*REQUIREMENT*.
Everything in the listing below has to be repeated exactly, except the pictures.

*EXTRACTED MATERIAL*.
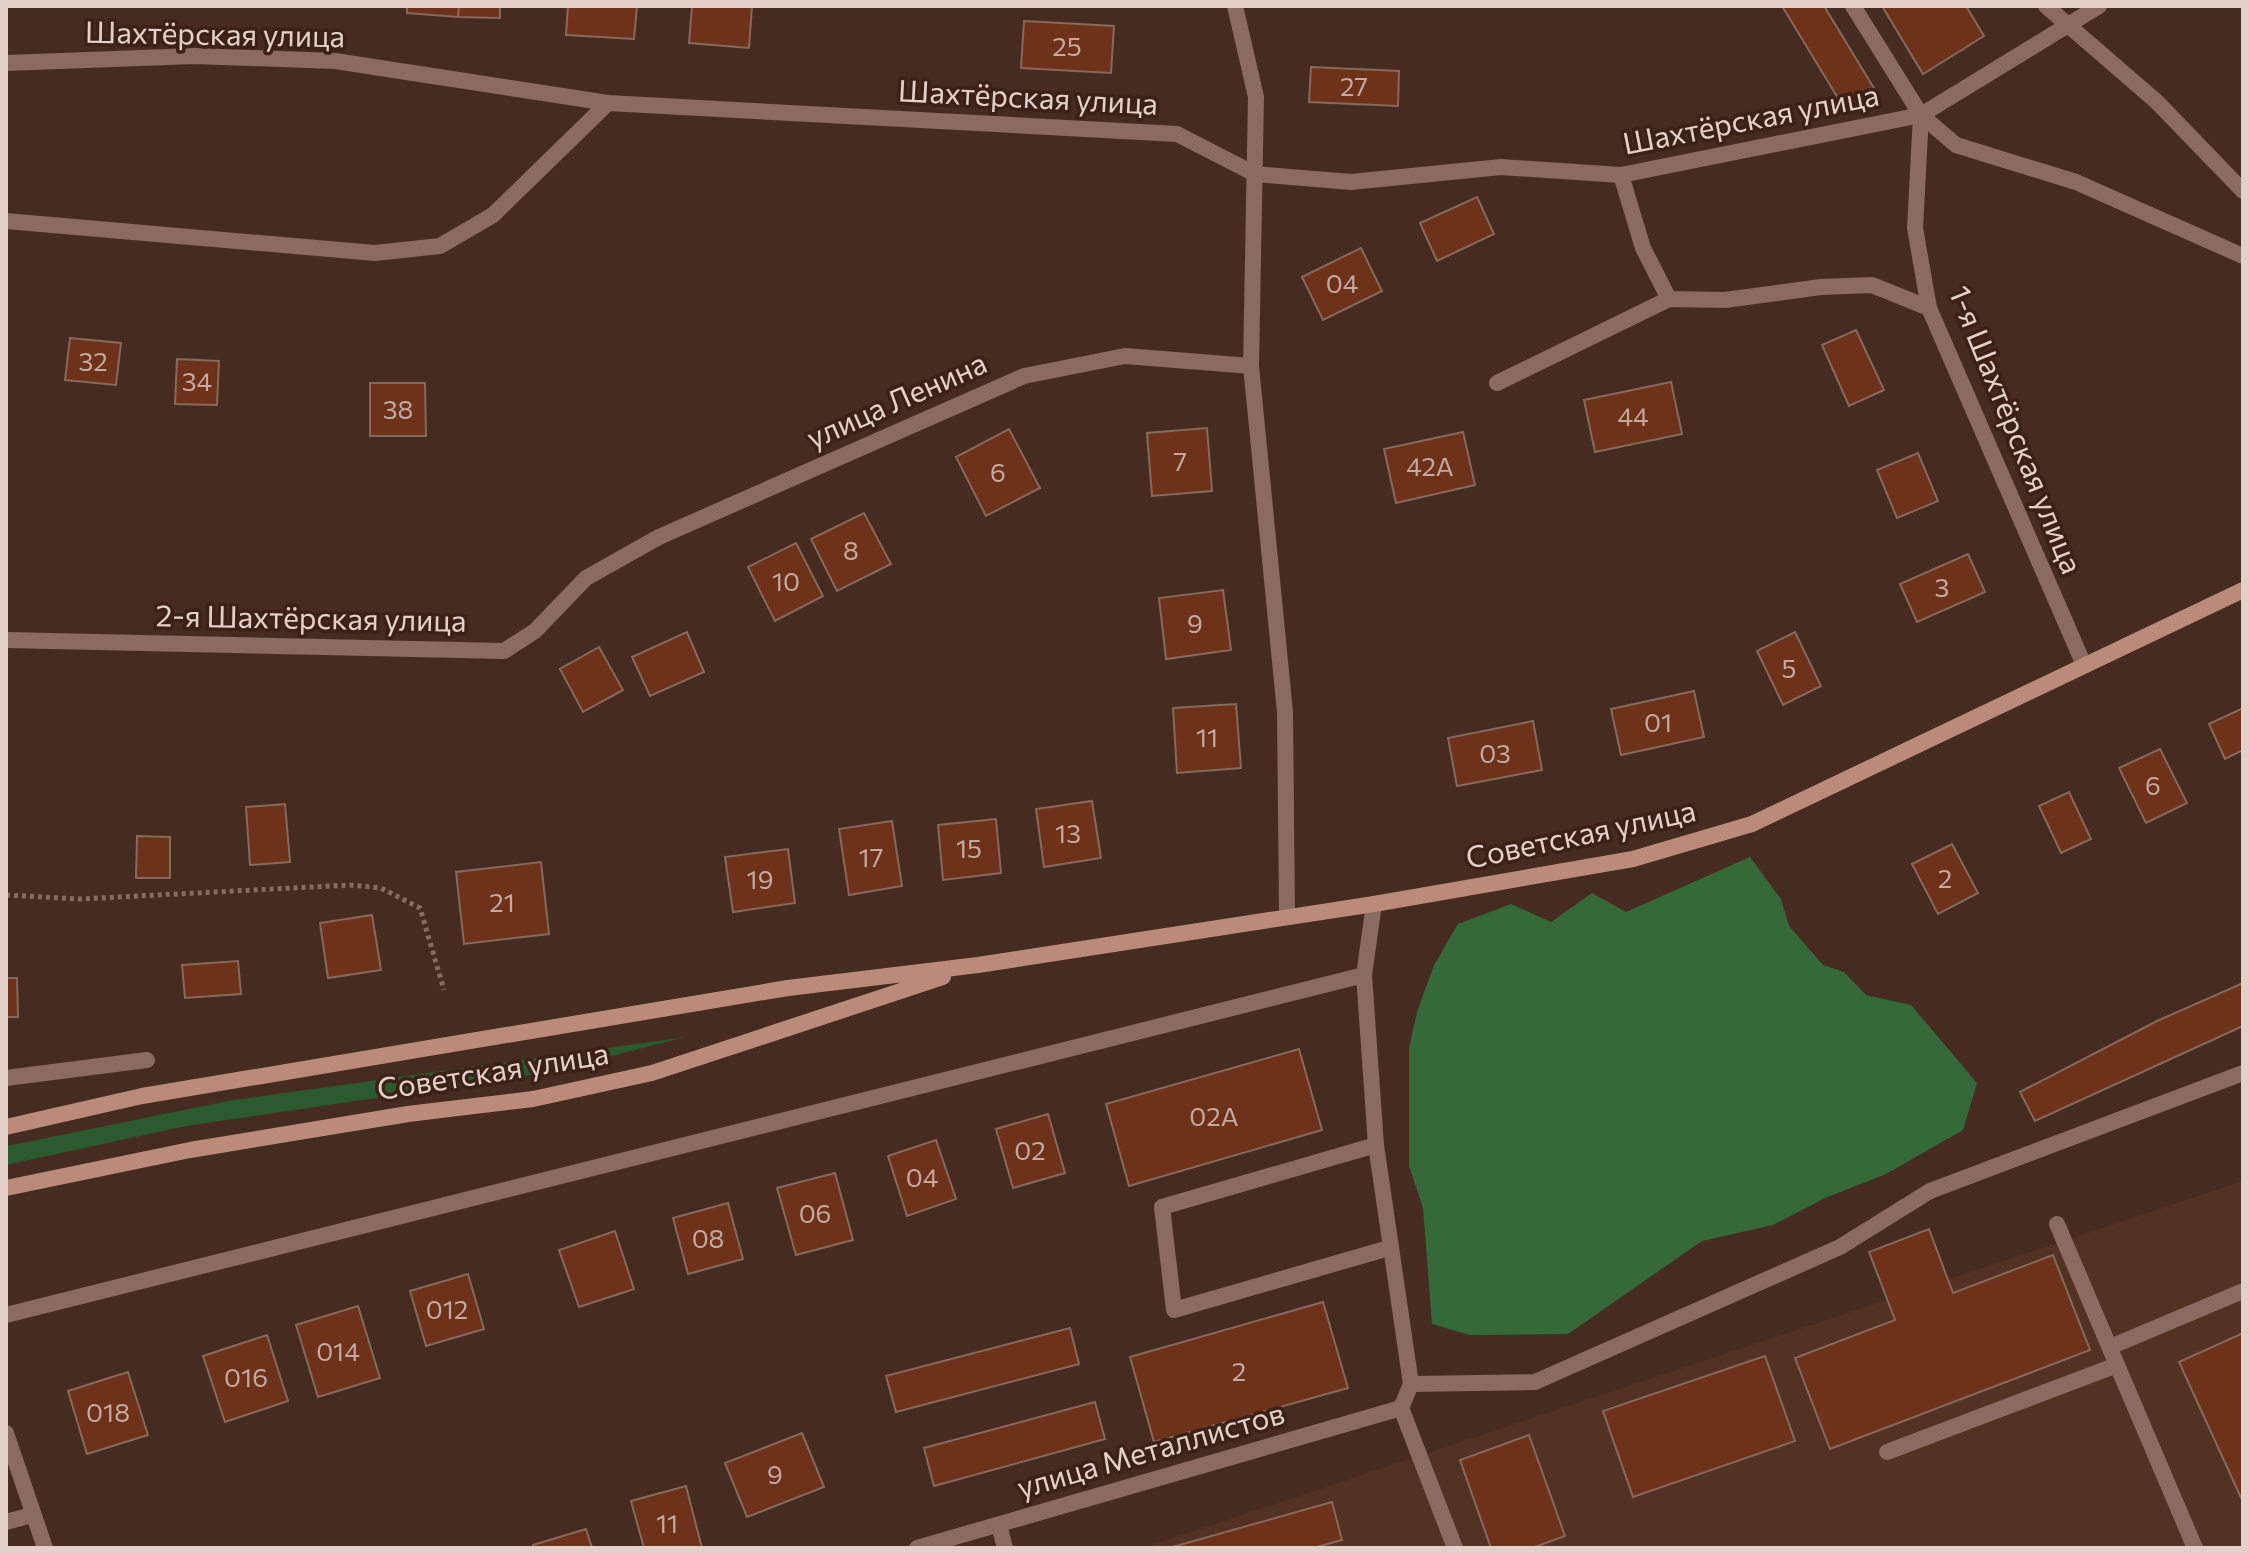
<svg xmlns="http://www.w3.org/2000/svg" width="2249" height="1554" font-family="Commissioner,sans-serif">
<rect width="100%" height="100%" fill="#462b20"/>
<path fill="#533223" d="M2243,1181v367h-1100z"/>
<path fill="#2b5a2f" d="M686,1037l-142,36 -358,53 -180,39v-19l6,-1 216,-44z"/>
<path fill="#36693a" d="M1750,857l31,42 8,27 34,39 21,7 22,23 45,10 66,78 -14,47 -77,44 -61,24 -52,27 -71,16 -134,93 -98,1 -38,-11 -9,-116 -14,-42v-118l8,-36 17,-47 24,-41 53,-20 40,18 41,-29 34,19z"/>
<path fill="#6e321b" stroke="#87685c" stroke-width="2" d="M407,6h52l-1,11 -51,-4z
M459,6h41v12l-42,-1z
M568,6h69l-3,33 -68,-4z
M692,6h60l-3,42 -60,-5z
M1782,6h42l51,84 -31,18z
M1882,6h84l18,30 -61,38z
M1024,21l90,5 -3,47 -90,-5z
M1311,67l88,4 -1,35 -89,-4z
M1477,197l17,37 -57,27 -17,-38z
M1361,248l21,43 -59,29 -21,-43z
M1856,330l28,60 -35,16 -27,-61z
M70,338l51,5 -5,42 -51,-5z
M177,359l42,2 -2,44 -42,-1z
M1671,382l11,52 -87,18 -11,-52z
M370,383h55l1,53h-56z
M1207,428l5,63 -60,5 -5,-63z
M1009,429l31,59 -54,28 -30,-59z
M1463,432l12,53 -79,18 -12,-54z
M1918,453l20,48 -41,17 -20,-48z
M864,513l27,51 -54,27 -26,-52z
M796,543l27,53 -48,25 -27,-54z
M1968,554l17,38 -68,30 -17,-38z
M1223,590l8,60 -65,9 -7,-61z
M687,632l17,40 -54,24 -18,-39z
M1795,632l26,54 -38,19 -26,-54z
M599,647l24,43 -40,22 -23,-43z
M1694,691l10,46 -83,18 -10,-46z
M1236,704l5,64 -64,5 -4,-65z
M2243,708v42l-18,9 -16,-35z
M1533,721l9,49 -85,16 -9,-48z
M2160,749l27,54 -41,20 -27,-55z
M2069,792l22,47 -30,14 -22,-47z
M1092,801l9,57 -57,9 -8,-58z
M285,804l5,58 -40,3 -4,-58z
M996,819l5,54 -58,7 -5,-55z
M892,821l10,65 -53,9 -10,-66z
M137,836l33,1v41h-34z
M1952,844l26,49 -40,21 -26,-50z
M788,849l7,54 -62,9 -8,-55z
M541,862l8,72 -85,10 -8,-72z
M372,915l9,55 -53,8 -8,-55z
M238,961l3,33 -56,4 -3,-33z
M6,978h11l1,39h-12z
M2243,983v43l-208,95 -15,-29 137,-71z
M1299,1049l23,81 -193,56 -23,-82z
M1048,1114l17,59 -52,15 -17,-59z
M936,1140l20,59 -49,17 -19,-60z
M835,1173l18,67 -57,15 -19,-67z
M728,1203l15,56 -55,15 -15,-56z
M1929,1229l24,64 100,-38 37,95 -260,99 -35,-91 100,-38 -26,-68z
M615,1231l19,58 -55,18 -20,-57z
M468,1274l16,55 -58,17 -16,-55z
M1323,1302l25,86 -194,54 -24,-85z
M358,1306l22,72 -62,19 -22,-72z
M1070,1328l9,36 -183,48 -10,-36z
M2243,1333v169l-64,-140z
M267,1335l21,66 -63,21 -22,-66z
M1765,1356l30,85 -162,56 -30,-86z
M128,1372l20,63 -61,19 -19,-63z
M1095,1402l10,37 -171,47 -10,-38z
M802,1433l22,54 -77,30 -22,-54z
M1529,1435l36,101 -33,12h-41l-31,-88z
M686,1486l16,62h-58l-13,-47z
M1332,1502l10,38 -29,8h-144z
M586,1529l6,19h-58l-1,-3z"/>
<g fill="none" stroke-linecap="round" stroke-linejoin="round">
<path stroke="#846c63" stroke-width="5" stroke-dasharray="4 4" stroke-linecap="butt" d="M6,895l74,4 270,-14 31,3 39,20 24,82"/>
<path stroke="#896b61" stroke-width="16" d="M1853,6l68,109 35,30 120,37 167,74
M2046,6l111,96 86,89
M1621,175l22,73 26,51
M6,221l369,32 65,-7 53,-31 115,-112
M1497,383l172,-84 56,1 96,-13 51,-2 57,23
M6,1078l141,-18
M1376,1145l-214,62 12,103 215,-62
M2057,1224l138,324
M6,1315l1358,-340
M2110,1347l133,-56
M1411,1384l124,-2 305,-135 90,-56 313,-118
M1401,1408l54,140
M6,1433l39,115
M1887,1452l230,-87
M6,1522l26,-7
M999,1525l6,23"/>
<path stroke="#896b61" stroke-width="16" d="M1235,6l21,91 -5,269 34,346 2,205
M6,63l189,-7 140,5 273,42 569,31 78,40 96,8 150,-15 120,8 300,-60 178,-109
M1921,115l-6,113 14,80 155,357
M6,640l498,11 31,-20 51,-53 73,-41 365,-161 101,-20 126,10
M917,1548l484,-140 10,-24 -35,-239 -12,-170 10,-71"/>
<path stroke="#ba8b7a" stroke-width="16" d="M6,1127l136,-31 646,-108 190,-23 396,-61 259,-45 119,-35 491,-234
M6,1188l184,-38 218,-36 125,-15 119,-26 291,-96"/>
</g>
<g text-anchor="middle" stroke-width="7" stroke-linejoin="round" paint-order="stroke">
<g font-size="26" fill="#c5a89e">
<text x="1067" y="56">25</text>
<text x="1354" y="96">27</text>
<text x="1342" y="293">04</text>
<text x="93" y="371">32</text>
<text x="197" y="391">34</text>
<text x="398" y="419">38</text>
<text x="1633" y="426">44</text>
<text x="1180" y="471">7</text>
<text x="1430" y="476">42А</text>
<text x="998" y="482">6</text>
<text x="851" y="560">8</text>
<text x="786" y="591">10</text>
<text x="1942" y="597">3</text>
<text x="1195" y="633">9</text>
<text x="1789" y="678">5</text>
<text x="1658" y="732">01</text>
<text x="1207" y="747">11</text>
<text x="1495" y="763">03</text>
<text x="2153" y="795">6</text>
<text x="1068" y="843">13</text>
<text x="969" y="858">15</text>
<text x="871" y="867">17</text>
<text x="1945" y="888">2</text>
<text x="760" y="889">19</text>
<text x="502" y="912">21</text>
<text x="1214" y="1126">02А</text>
<text x="1030" y="1160">02</text>
<text x="922" y="1187">04</text>
<text x="815" y="1223">06</text>
<text x="708" y="1248">08</text>
<text x="447" y="1319">012</text>
<text x="338" y="1361">014</text>
<text x="1239" y="1381">2</text>
<text x="246" y="1387">016</text>
<text x="108" y="1422">018</text>
<text x="775" y="1484">9</text>
<text x="667" y="1533">11</text>
</g>
<g font-size="30" fill="#e2d0c9" stroke="#3b2116">
<text transform="translate(215 35) rotate(1)" y="10">Шахтёрская улица</text>
<text transform="translate(1028 98) rotate(3)" y="10">Шахтёрская улица</text>
<text transform="translate(1751 120) rotate(-11)" y="10">Шахтёрская улица</text>
<text transform="translate(897 401) rotate(-24)" y="10">улица Ленина</text>
<text transform="translate(2015 430) rotate(68)" y="10">1-я Шахтёрская улица</text>
<text transform="translate(311 619) rotate(1)" y="10">2-я Шахтёрская улица</text>
<text transform="translate(1581 835) rotate(-12)" y="10">Советская улица</text>
<text transform="translate(493 1072) rotate(-9)" y="10">Советская улица</text>
<text transform="translate(1151 1451) rotate(-16)" y="10">улица Металлистов</text>
</g>
</g>
<rect width="2249" height="1554" fill="none" stroke="#e2d0c9" stroke-width="16"/>
</svg>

*ANSWER TO THIS TASK*.
<svg xmlns="http://www.w3.org/2000/svg" width="2249" height="1554" font-family="Commissioner,sans-serif">
<rect width="100%" height="100%" fill="#462b20"/>
<path fill="#533223" d="M2243,1181v367h-1100z"/>
<path fill="#2b5a2f" d="M686,1037l-142,36 -358,53 -180,39v-19l6,-1 216,-44z"/>
<path fill="#36693a" d="M1750,857l31,42 8,27 34,39 21,7 22,23 45,10 66,78 -14,47 -77,44 -61,24 -52,27 -71,16 -134,93 -98,1 -38,-11 -9,-116 -14,-42v-118l8,-36 17,-47 24,-41 53,-20 40,18 41,-29 34,19z"/>
<path fill="#6e321b" stroke="#87685c" stroke-width="2" d="M407,6h52l-1,11 -51,-4z
M459,6h41v12l-42,-1z
M568,6h69l-3,33 -68,-4z
M692,6h60l-3,42 -60,-5z
M1782,6h42l51,84 -31,18z
M1882,6h84l18,30 -61,38z
M1024,21l90,5 -3,47 -90,-5z
M1311,67l88,4 -1,35 -89,-4z
M1477,197l17,37 -57,27 -17,-38z
M1361,248l21,43 -59,29 -21,-43z
M1856,330l28,60 -35,16 -27,-61z
M70,338l51,5 -5,42 -51,-5z
M177,359l42,2 -2,44 -42,-1z
M1671,382l11,52 -87,18 -11,-52z
M370,383h55l1,53h-56z
M1207,428l5,63 -60,5 -5,-63z
M1009,429l31,59 -54,28 -30,-59z
M1463,432l12,53 -79,18 -12,-54z
M1918,453l20,48 -41,17 -20,-48z
M864,513l27,51 -54,27 -26,-52z
M796,543l27,53 -48,25 -27,-54z
M1968,554l17,38 -68,30 -17,-38z
M1223,590l8,60 -65,9 -7,-61z
M687,632l17,40 -54,24 -18,-39z
M1795,632l26,54 -38,19 -26,-54z
M599,647l24,43 -40,22 -23,-43z
M1694,691l10,46 -83,18 -10,-46z
M1236,704l5,64 -64,5 -4,-65z
M2243,708v42l-18,9 -16,-35z
M1533,721l9,49 -85,16 -9,-48z
M2160,749l27,54 -41,20 -27,-55z
M2069,792l22,47 -30,14 -22,-47z
M1092,801l9,57 -57,9 -8,-58z
M285,804l5,58 -40,3 -4,-58z
M996,819l5,54 -58,7 -5,-55z
M892,821l10,65 -53,9 -10,-66z
M137,836l33,1v41h-34z
M1952,844l26,49 -40,21 -26,-50z
M788,849l7,54 -62,9 -8,-55z
M541,862l8,72 -85,10 -8,-72z
M372,915l9,55 -53,8 -8,-55z
M238,961l3,33 -56,4 -3,-33z
M6,978h11l1,39h-12z
M2243,983v43l-208,95 -15,-29 137,-71z
M1299,1049l23,81 -193,56 -23,-82z
M1048,1114l17,59 -52,15 -17,-59z
M936,1140l20,59 -49,17 -19,-60z
M835,1173l18,67 -57,15 -19,-67z
M728,1203l15,56 -55,15 -15,-56z
M1929,1229l24,64 100,-38 37,95 -260,99 -35,-91 100,-38 -26,-68z
M615,1231l19,58 -55,18 -20,-57z
M468,1274l16,55 -58,17 -16,-55z
M1323,1302l25,86 -194,54 -24,-85z
M358,1306l22,72 -62,19 -22,-72z
M1070,1328l9,36 -183,48 -10,-36z
M2243,1333v169l-64,-140z
M267,1335l21,66 -63,21 -22,-66z
M1765,1356l30,85 -162,56 -30,-86z
M128,1372l20,63 -61,19 -19,-63z
M1095,1402l10,37 -171,47 -10,-38z
M802,1433l22,54 -77,30 -22,-54z
M1529,1435l36,101 -33,12h-41l-31,-88z
M686,1486l16,62h-58l-13,-47z
M1332,1502l10,38 -29,8h-144z
M586,1529l6,19h-58l-1,-3z"/>
<g fill="none" stroke-linecap="round" stroke-linejoin="round">
<path stroke="#846c63" stroke-width="5" stroke-dasharray="4 4" stroke-linecap="butt" d="M6,895l74,4 270,-14 31,3 39,20 24,82"/>
<path stroke="#896b61" stroke-width="16" d="M1853,6l68,109 35,30 120,37 167,74
M2046,6l111,96 86,89
M1621,175l22,73 26,51
M6,221l369,32 65,-7 53,-31 115,-112
M1497,383l172,-84 56,1 96,-13 51,-2 57,23
M6,1078l141,-18
M1376,1145l-214,62 12,103 215,-62
M2057,1224l138,324
M6,1315l1358,-340
M2110,1347l133,-56
M1411,1384l124,-2 305,-135 90,-56 313,-118
M1401,1408l54,140
M6,1433l39,115
M1887,1452l230,-87
M6,1522l26,-7
M999,1525l6,23"/>
<path stroke="#896b61" stroke-width="16" d="M1235,6l21,91 -5,269 34,346 2,205
M6,63l189,-7 140,5 273,42 569,31 78,40 96,8 150,-15 120,8 300,-60 178,-109
M1921,115l-6,113 14,80 155,357
M6,640l498,11 31,-20 51,-53 73,-41 365,-161 101,-20 126,10
M917,1548l484,-140 10,-24 -35,-239 -12,-170 10,-71"/>
<path stroke="#ba8b7a" stroke-width="16" d="M6,1127l136,-31 646,-108 190,-23 396,-61 259,-45 119,-35 491,-234
M6,1188l184,-38 218,-36 125,-15 119,-26 291,-96"/>
</g>
<g text-anchor="middle" stroke-width="7" stroke-linejoin="round" paint-order="stroke">
<g font-size="26" fill="#c5a89e">
<text x="1067" y="56">25</text>
<text x="1354" y="96">27</text>
<text x="1342" y="293">04</text>
<text x="93" y="371">32</text>
<text x="197" y="391">34</text>
<text x="398" y="419">38</text>
<text x="1633" y="426">44</text>
<text x="1180" y="471">7</text>
<text x="1430" y="476">42А</text>
<text x="998" y="482">6</text>
<text x="851" y="560">8</text>
<text x="786" y="591">10</text>
<text x="1942" y="597">3</text>
<text x="1195" y="633">9</text>
<text x="1789" y="678">5</text>
<text x="1658" y="732">01</text>
<text x="1207" y="747">11</text>
<text x="1495" y="763">03</text>
<text x="2153" y="795">6</text>
<text x="1068" y="843">13</text>
<text x="969" y="858">15</text>
<text x="871" y="867">17</text>
<text x="1945" y="888">2</text>
<text x="760" y="889">19</text>
<text x="502" y="912">21</text>
<text x="1214" y="1126">02А</text>
<text x="1030" y="1160">02</text>
<text x="922" y="1187">04</text>
<text x="815" y="1223">06</text>
<text x="708" y="1248">08</text>
<text x="447" y="1319">012</text>
<text x="338" y="1361">014</text>
<text x="1239" y="1381">2</text>
<text x="246" y="1387">016</text>
<text x="108" y="1422">018</text>
<text x="775" y="1484">9</text>
<text x="667" y="1533">11</text>
</g>
<g font-size="30" fill="#e2d0c9" stroke="#3b2116">
<text transform="translate(215 35) rotate(1)" y="10">Шахтёрская улица</text>
<text transform="translate(1028 98) rotate(3)" y="10">Шахтёрская улица</text>
<text transform="translate(1751 120) rotate(-11)" y="10">Шахтёрская улица</text>
<text transform="translate(897 401) rotate(-24)" y="10">улица Ленина</text>
<text transform="translate(2015 430) rotate(68)" y="10">1-я Шахтёрская улица</text>
<text transform="translate(311 619) rotate(1)" y="10">2-я Шахтёрская улица</text>
<text transform="translate(1581 835) rotate(-12)" y="10">Советская улица</text>
<text transform="translate(493 1072) rotate(-9)" y="10">Советская улица</text>
<text transform="translate(1151 1451) rotate(-16)" y="10">улица Металлистов</text>
</g>
</g>
<rect width="2249" height="1554" fill="none" stroke="#e2d0c9" stroke-width="16"/>
</svg>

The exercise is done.